All comments posted on this blog do not reflect the opinions of any organization that I am affiliated with. These are my personal perspectives only.

Friday, March 6, 2009

E2.0 Evangelism & The Curse of Knowledge

Have you ever been in a presentation, where the speaker was obviously an expert but they just couldn't convey their ideas to the audience leaving them confused and uninspired?

In the past, I've written about the challenges of being an expert. Expertise can limit our ability to be radically creative and open to suggestion causing us to miss opportunities for disruptive innovation. There has been some great research in this area by William Torbert and David Rooke that looks at "experts" in the context of one of the seven ways people lead. Here is a quotation from their HBR Article, "Seven Transformations of Leadership"

"Experts are great individual contributors because of their pursuit of continuous improvement, efficiency, and perfection. But as managers, they can be problematic because they are so completely sure they are right. They will frequently treat the opinion of people less expert than themselves with contempt."

"Expertise" has several implications to the social computing world, including the long-tail value of "non-experts", self-organization, and creating a collaboration culture. In this post however, I thought I'd talk to the specific challenges expertise has on our ability to communicate and inspire.

The term "curse of knowledge" is one I borrowed from the Heath brothers, Chip and Dan who put out the very popular book, "Made to Stick: Why some ideas survive and others die". It's a great book, and quite practical. In their research, they examine why some concepts (even completely false ones) are memorable and others are forgotten (even the best, most innovative ideas).

Chip & Dan demonstrate through examples how the more you know, the harder it is to "not know" or remember what it was like to not understand. An experts' communications can become crammed with details that the casual recipient either doesn't understand, doesn't care about, or will soon forget anyways due to information overload.

For those trying to promote a culture of collaboration, and the adoption of Enterprise 2.0 technology, we can become victims of our own knowledge. Sometimes this manifests itself as a laundry list of different technologies, often accompanied by a list of technical terms and a series of acronyms.

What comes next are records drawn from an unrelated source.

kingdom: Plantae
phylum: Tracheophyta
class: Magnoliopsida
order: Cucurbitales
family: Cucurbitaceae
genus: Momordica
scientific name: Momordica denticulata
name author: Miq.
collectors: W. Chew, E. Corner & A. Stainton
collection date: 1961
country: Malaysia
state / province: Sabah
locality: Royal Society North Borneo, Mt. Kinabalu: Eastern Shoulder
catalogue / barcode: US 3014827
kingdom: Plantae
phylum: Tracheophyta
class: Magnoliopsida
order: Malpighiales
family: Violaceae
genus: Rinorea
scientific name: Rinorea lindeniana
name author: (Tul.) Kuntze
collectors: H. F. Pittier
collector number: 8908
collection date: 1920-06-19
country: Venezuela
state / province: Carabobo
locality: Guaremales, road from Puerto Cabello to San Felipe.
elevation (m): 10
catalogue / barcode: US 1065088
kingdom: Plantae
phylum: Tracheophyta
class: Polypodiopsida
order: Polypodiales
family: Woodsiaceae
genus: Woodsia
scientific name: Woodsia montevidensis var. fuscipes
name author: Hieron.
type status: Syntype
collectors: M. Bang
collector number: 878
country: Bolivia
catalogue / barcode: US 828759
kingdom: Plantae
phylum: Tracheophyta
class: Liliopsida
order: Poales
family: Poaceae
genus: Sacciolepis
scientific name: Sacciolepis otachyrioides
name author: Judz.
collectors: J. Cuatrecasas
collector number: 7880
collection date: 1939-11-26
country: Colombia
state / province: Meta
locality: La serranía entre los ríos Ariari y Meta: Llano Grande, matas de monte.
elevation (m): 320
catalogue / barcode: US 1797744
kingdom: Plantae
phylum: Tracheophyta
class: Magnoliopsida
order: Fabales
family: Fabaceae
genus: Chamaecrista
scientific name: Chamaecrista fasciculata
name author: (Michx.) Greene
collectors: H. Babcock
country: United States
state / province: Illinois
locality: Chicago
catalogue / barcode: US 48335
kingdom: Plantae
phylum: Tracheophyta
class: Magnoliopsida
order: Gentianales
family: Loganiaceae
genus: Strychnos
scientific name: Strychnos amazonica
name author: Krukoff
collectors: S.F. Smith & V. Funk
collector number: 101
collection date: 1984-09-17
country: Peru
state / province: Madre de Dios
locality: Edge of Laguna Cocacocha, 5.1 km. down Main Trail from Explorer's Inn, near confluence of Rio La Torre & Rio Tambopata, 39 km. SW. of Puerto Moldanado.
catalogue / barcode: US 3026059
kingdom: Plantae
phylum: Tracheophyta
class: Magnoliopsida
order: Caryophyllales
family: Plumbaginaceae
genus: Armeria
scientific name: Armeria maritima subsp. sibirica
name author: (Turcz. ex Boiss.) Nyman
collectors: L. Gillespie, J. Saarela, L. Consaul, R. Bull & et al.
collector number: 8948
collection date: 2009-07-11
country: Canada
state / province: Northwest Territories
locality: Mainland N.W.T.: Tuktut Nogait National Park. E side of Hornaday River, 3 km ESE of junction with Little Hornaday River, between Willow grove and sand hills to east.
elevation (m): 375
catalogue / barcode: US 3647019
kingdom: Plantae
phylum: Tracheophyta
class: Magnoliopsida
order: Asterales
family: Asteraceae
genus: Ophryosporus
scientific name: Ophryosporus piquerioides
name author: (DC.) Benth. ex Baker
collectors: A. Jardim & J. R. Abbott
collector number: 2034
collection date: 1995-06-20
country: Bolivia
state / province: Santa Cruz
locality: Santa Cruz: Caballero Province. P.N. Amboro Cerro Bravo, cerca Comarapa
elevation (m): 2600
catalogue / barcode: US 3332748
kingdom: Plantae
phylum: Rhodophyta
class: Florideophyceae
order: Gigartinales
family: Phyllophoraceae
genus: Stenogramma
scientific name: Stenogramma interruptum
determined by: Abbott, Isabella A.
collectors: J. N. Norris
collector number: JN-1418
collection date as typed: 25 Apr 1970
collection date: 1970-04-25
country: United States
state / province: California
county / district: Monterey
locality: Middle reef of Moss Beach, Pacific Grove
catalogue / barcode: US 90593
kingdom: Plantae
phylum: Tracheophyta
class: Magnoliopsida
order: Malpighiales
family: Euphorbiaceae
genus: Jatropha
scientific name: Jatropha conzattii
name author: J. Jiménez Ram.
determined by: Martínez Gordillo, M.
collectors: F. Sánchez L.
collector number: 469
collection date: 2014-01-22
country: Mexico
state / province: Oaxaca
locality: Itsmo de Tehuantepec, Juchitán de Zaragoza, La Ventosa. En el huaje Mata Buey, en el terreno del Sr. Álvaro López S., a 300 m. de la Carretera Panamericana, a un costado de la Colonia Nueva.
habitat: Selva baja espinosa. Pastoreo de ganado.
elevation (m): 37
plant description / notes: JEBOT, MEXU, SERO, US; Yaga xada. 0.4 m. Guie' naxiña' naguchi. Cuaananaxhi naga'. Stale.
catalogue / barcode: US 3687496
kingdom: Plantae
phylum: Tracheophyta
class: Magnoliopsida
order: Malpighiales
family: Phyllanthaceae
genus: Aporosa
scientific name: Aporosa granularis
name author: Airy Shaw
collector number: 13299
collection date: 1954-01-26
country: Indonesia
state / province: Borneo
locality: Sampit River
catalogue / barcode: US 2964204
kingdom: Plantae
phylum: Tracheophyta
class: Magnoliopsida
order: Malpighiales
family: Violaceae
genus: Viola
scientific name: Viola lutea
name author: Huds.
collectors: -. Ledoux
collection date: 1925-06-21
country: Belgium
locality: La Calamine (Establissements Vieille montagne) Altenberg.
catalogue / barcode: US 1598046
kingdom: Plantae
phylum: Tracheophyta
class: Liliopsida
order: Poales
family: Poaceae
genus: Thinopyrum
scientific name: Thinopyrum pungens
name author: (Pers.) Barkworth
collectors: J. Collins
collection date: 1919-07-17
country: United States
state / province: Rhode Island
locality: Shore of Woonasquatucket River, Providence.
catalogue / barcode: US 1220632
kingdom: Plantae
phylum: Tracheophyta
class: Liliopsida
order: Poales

Sometimes we drive into extreme detail on theory and academic research. Sure, to other social computing enthusiasts the concept of weak ties and centrality in social networks may be fascinating but will this win over the masses?

So what would Chip & Dan recommend to E2.0 evangelists looking to create a compelling message that is "sticky"? Well, they summarize the key principles of memorable messages in the acronym SUCCES.

Simple — find the core of any idea. Focus on that.
Unexpected — grab people's attention by surprising them
Concrete — make sure an idea is real and not too theoretical
Credibility — give an idea believability allow people to test it themselves.
Emotion — help people see the importance of an idea by tapping emotions
Stories — Stories are great ways to achieve all above.

I try to incorporate these principles when crafting communications, to help inspire folks around the potential of social computing and collaboration. Hopefully it'll help you too. If you have stories that have worked for you I'd love to hear them!

4 comments:

Nimmy said...

I've been subconsciously adopting some of these ideas from the time I started off as a KM practitioner partly because it fits in with my own areas of interest and approaches. It definitely works. The degree of success depends on how much of walking the talk we do...! I'd like to also point out that integrating the Tipping Point concepts makes this an even better proposition...communication, championing and contextual ideas.

Anonymous said...

I would like to share a story from my consulting experience. Many years ago after we had just formed Gellman Hayward we discovered a fellow, Bob Schaffer, who seemed to know alot about the consulting process and we invited him to do a workshop to the all of our consultants. When he saw how young some of them were he was a bit taken aback.
However he said that he would know he was reaching the people if they said "he is not saying anything new but just in a different way."
The day at the morning break in the washroom I heard someone say those exact words.
I think when people give us praise for a great presentation, they are really separating themselves from the ideas.
The chances of retaining or using things when you leave a workshop on a high is very low but gives the presenter a big rush.
Staying within the readiness of the audience is not as good for the ego but I think is far more effective. What do you think?

Andrew said...

Great post, and great book. Introducing social computing platforms - like any technology, process, etc - requires good communication and lots of communication, but timing and context are also important. I might break this down in to a few phases where "sticky" messages might be crafted and pushed:

1. Understanding - helping people to understand the need for a new network. This can be done by highlighting opportunities or by highlighting problems with the old way.

2. Envisage - communicate the vision for the application.

3. Motivate - communications that will create a sense of urgency and appetite for adopting the new.

4. Consolidate - celebrate successes and communicate other metrics of new initiative.

Stephanie Barnes said...

Great post, I like the SUCCES acronym. In the end it comes down to understanding where people are and meeting them there, not demanding that they meet you where you are; something that is easier said than done sometimes.